The rest of the film takes place, as the title would suggest, after the wedding of Theresa’s daughter, Grace (Abby Quinn), with Isabel in attendance at Theresa’s invitation. The repercussions of this plot point, the family histories that are exposed and relationships that are tested, are best left unsaid, but from here the narrative feels as rushed and underdeveloped as all the slightly inane character interactions.

There is little feeling in the script and pacing, but the talented leading actors, with a gravity in the softest of expressions, from devastation to sheer derision, sees to much of the emotional heavy-lifting. Ultimately, however, the women they portray are too caricatured, and despite the actors’ work, the film drags clichés through a half-hearted schmaltz cloud of familial upheaval and loss. Isabel, draped in fabrics and with tattoos of moon phases and mandalas, has nailed the white-woman-in-India look, while Theresa carries all the signs of an overworked business woman with too much money, downing vodka martinis and fighting caterers for more lobster.

After the Wedding is a perhaps too concerned with its dichotomies, lacking a subtler, more nuanced exploration of the distant lives of these two women. It boxes Isabel and Theresa into categories of wealth, motherhood and livelihood, pitting them against one another even as their lives become more woven together. For all the imbalances that the recent trend of gender-swapping in cinema hopes to correct, here it seems to have a regressive, even troubling effect.

Their parallel lives are a cause for competition and insecurity, and the insinuation that they owe each other a solution to their own private issues is uncomfortably archaic.
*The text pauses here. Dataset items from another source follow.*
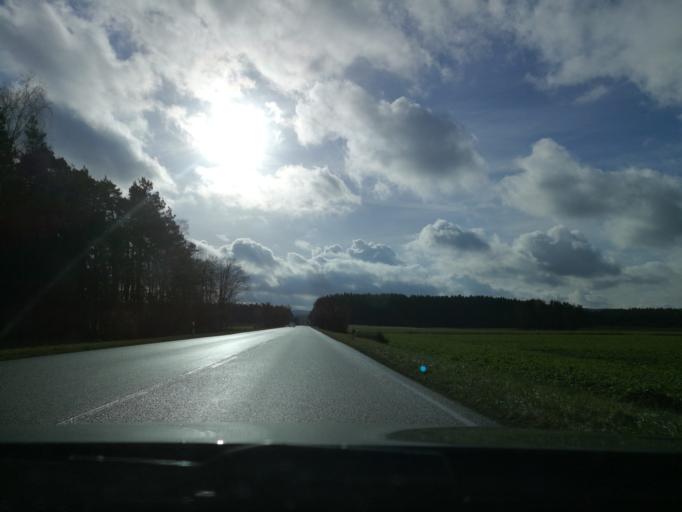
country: DE
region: Bavaria
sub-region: Regierungsbezirk Mittelfranken
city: Spalt
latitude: 49.2315
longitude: 10.8931
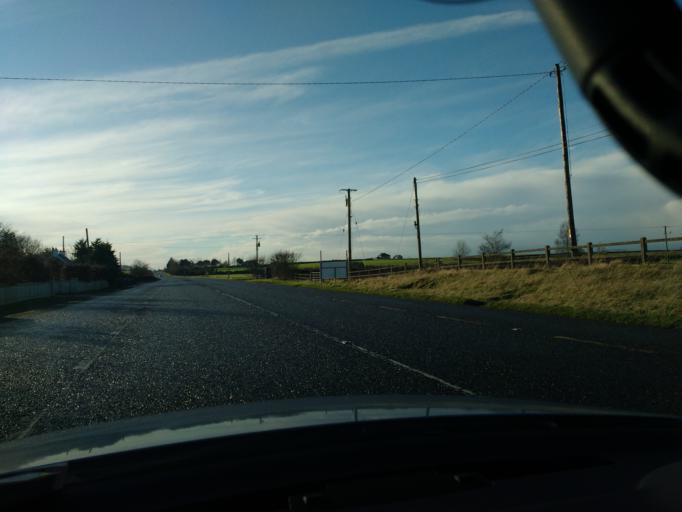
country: IE
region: Munster
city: Thurles
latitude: 52.6669
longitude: -7.6887
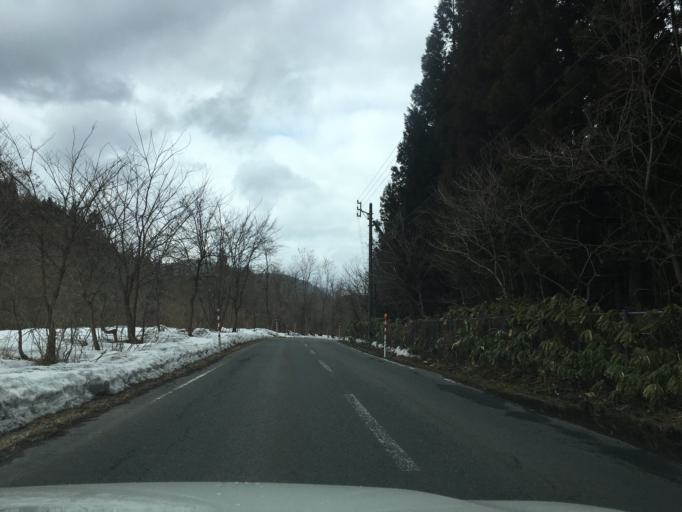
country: JP
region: Akita
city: Odate
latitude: 40.4323
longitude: 140.6436
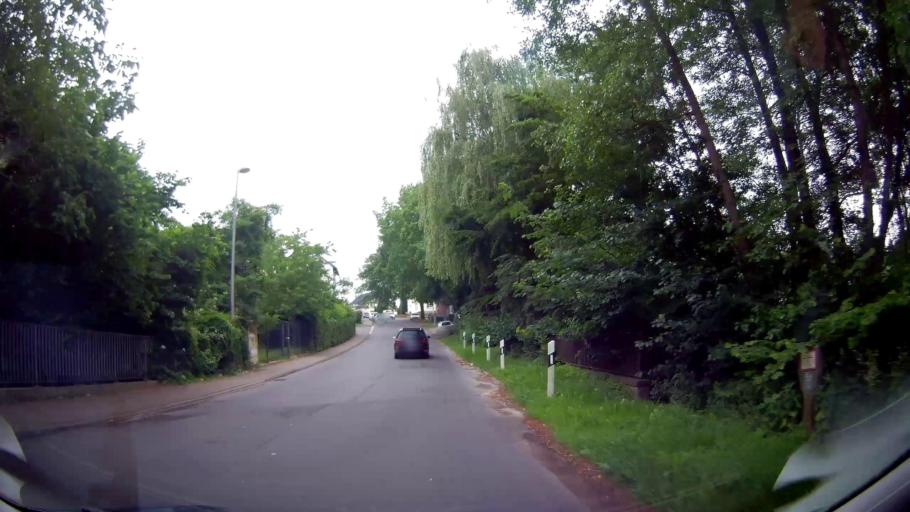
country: DE
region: North Rhine-Westphalia
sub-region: Regierungsbezirk Detmold
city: Herford
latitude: 52.1298
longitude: 8.7036
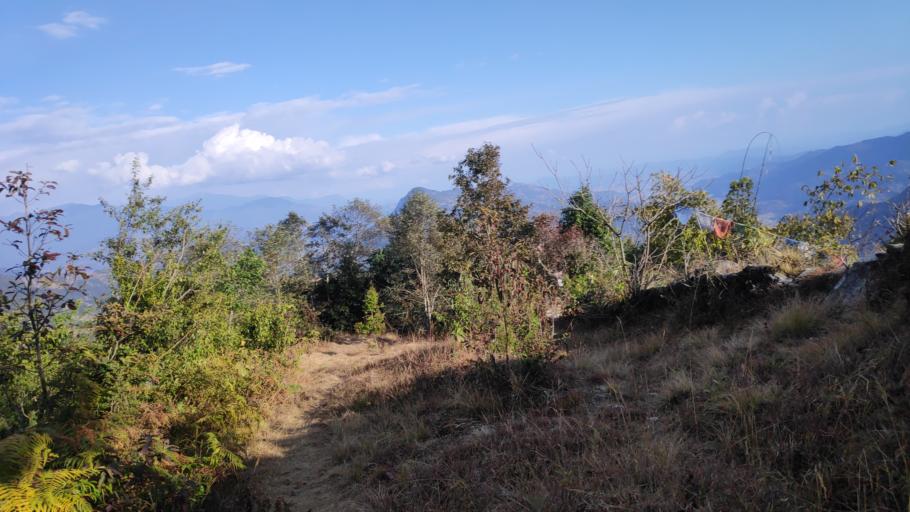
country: NP
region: Western Region
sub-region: Gandaki Zone
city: Pokhara
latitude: 28.2889
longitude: 83.8301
What either character is supposed to have learned from these interruptions to their lives remains unclear – instead they are left stifled and unfulfilled, bound by others’ expectations rather than their own choices.

Published 29 Oct 2019

Tags: Bart Freundlich Billy Crudup Julianne Moore Michelle Williams

Anticipation.

Michelle Williams and Julianne Moore – always worth a punt.

Enjoyment.

Strong performances elevate a stifling story.

In Retrospect.

A limp and forgettable narrative gives us little to hold on to.